Тетка велела рассказать ей все, что я хотел бы ей рассказать. Можем больше не увидеться, сказала она, так что давай. Но у меня челюсти свело, когда я попробовал. Я украл у тебя тавромахию, хотел я сказать, но тоже не смог. Украл, увез в Вильнюс и спрятал в сарае, в куче железной стружки. Античная пряжка показалась мне совершенной. Два черненых быка на синей эмали. Двое алых микенских юношей, прыгающих через покатые спины. Золоченый закат, одичалая перламутровая тишина.

Это было на четвертый день в Лиссабоне, я успел немного осмотреться в доме и здорово обрадовался, когда все отправились на вершину холма и оставили меня одного. Я сразу пошел в хозяйскую спальню, открыл замок секретера шпилькой и стал выдвигать ящички один за другим. Увидев свое отражение в зеркале – белая рубашка, капельки пота над верхней губой, – я пришел в восторг. Вылитый проворовавшийся дворецкий!

Из одного ящика пахнуло канареечным семенем, наверное, прежняя хозяйка держала в нем корм для птиц, теперь там лежали письма в конвертах с марками (я углядел там знакомые Republica Portugueza по пятнадцать сентаво). Хорошенько пошарив по дну, я вытащил маленькую пластинку слоновой кости, повертел ее в руках и хотел было положить обратно, но услышал голоса и собачий лай на лестнице, передумал и сунул в карман рубашки. Весь вечер я придерживал этот карман рукой, и тетка спросила, не болит ли у меня сердце.

У меня никогда не было ничего своего, ничего совершенного, ничего тайного и ничего по-настоящему старого. Вещи, которыми был наполнен наш дом, были сделаны из светлого дерева, алюминия и пластика. Мать считала, что старинное барахло прячет в себе чужое горе, она даже семейные альбомы снесла на блошиный рынок. Однажды я поймал себя на том, что забыл лицо двоюродного деда Кайриса, того, что оставил мне хутор. Пришлось сходить на кладбище и посмотреть на гранитную плиту с фотографией. Иногда, думая об умерших, я слышу какое-то пощелкивание, похожее на морзянку, слабое одиночное эхо, плеск обогнувшей земной шар радиоволны. Но чаще ничего не слышу.

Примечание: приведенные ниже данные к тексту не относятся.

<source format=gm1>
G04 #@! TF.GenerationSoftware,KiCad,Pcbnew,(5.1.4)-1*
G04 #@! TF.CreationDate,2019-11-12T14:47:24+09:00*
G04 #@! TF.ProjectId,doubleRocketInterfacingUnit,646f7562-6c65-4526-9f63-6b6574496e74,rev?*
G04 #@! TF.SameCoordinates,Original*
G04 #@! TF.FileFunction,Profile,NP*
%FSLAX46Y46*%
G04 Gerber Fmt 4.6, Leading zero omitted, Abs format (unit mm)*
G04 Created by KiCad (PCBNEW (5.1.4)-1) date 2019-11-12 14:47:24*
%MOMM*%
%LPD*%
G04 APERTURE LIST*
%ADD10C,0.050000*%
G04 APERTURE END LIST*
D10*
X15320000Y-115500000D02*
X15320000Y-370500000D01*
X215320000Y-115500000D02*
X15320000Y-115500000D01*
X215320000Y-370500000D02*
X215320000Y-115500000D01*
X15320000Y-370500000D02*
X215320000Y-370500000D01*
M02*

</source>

Я привез тавромахию в Вильнюс и спрятал в сарае, подальше от материнских глаз, я был уверен, что она древнее древнего, вроде тех диптихов из слоновой кости, которые я видел в часовне святой Анны. Когда спустя много лет я показал ее антиквару, покупавшему у меня столовое серебро, тот только языком причмокнул:

– Ай, красота! Представляю, как это выглядело на переплете из белой замши! А где вторая половинка?

– А должна быть вторая?

– Разумеется, это же одна из двух деталей переплета. Видишь щиток с пружиной? Это место, где они соединялись. Вот будь у тебя обе пластинки, я дал бы серьезную цену!

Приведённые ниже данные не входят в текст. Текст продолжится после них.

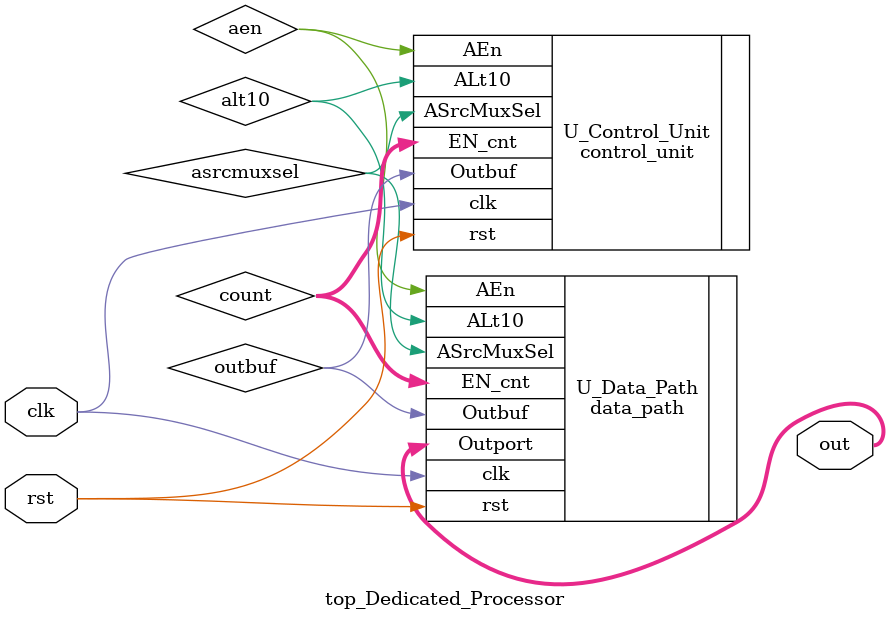
<source format=sv>
`timescale 1ns / 1ps


module top_Dedicated_Processor(
    input                       clk,
    input                       rst,
    output  [$clog2(55)-1:0]    out
    );

    logic                       alt10, asrcmuxsel, aen, outbuf;
    logic   [$clog2(10)-1:0]    count;

    control_unit U_Control_Unit(
        .clk                    (clk),
        .rst                    (rst),
        .ALt10                  (alt10),
        .ASrcMuxSel             (asrcmuxsel),
        .AEn                    (aen),
        .EN_cnt                 (count),
        .Outbuf                 (outbuf)
    );

    data_path U_Data_Path(
        .clk                    (clk),
        .rst                    (rst),
        .ASrcMuxSel             (asrcmuxsel),
        .AEn                    (aen),
        .Outbuf                 (outbuf),
        .EN_cnt                 (count),
        .ALt10                  (alt10),
        .Outport                (out)
    );
endmodule

</source>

– А так дадите смешную? Просто спрашиваю, продавать я не намерен.

– На золотые горы не рассчитывай, эта штука ведь не с Евангелия Теодолинды оторвана! Лучше поищи вторую часть там, где ты нашел первую. Выставим диптих на аукцион и неплохо заработаем. Не меньше тридцати штук, за вычетом моих комиссионных.

Это был тот самый антиквар, который прозвал спальню Лидии комнатой духов, заглянув туда из любопытства, пока я готовил нам выпивку. Все три стены там были завешаны портретами предков Брага, а четвертая занята зеркалом, покрытым зеленоватой сыпью. Я сносил туда все, что не мог продать. Сначала вешал картины на свободное место, потом стал ставить на пол, все равно эта комната была нежилой, а мне эти старики в судейских шапочках и вояки с орденскими лентами действовали на нервы. Женских портретов было меньше, дамы тоже глядели надменно, но они были молодыми и пышнотелыми, поэтому я быстро нашел на них покупателя. Соблазнившись барочными рамами, их купил оптом владелец непотребного дома в Грасе.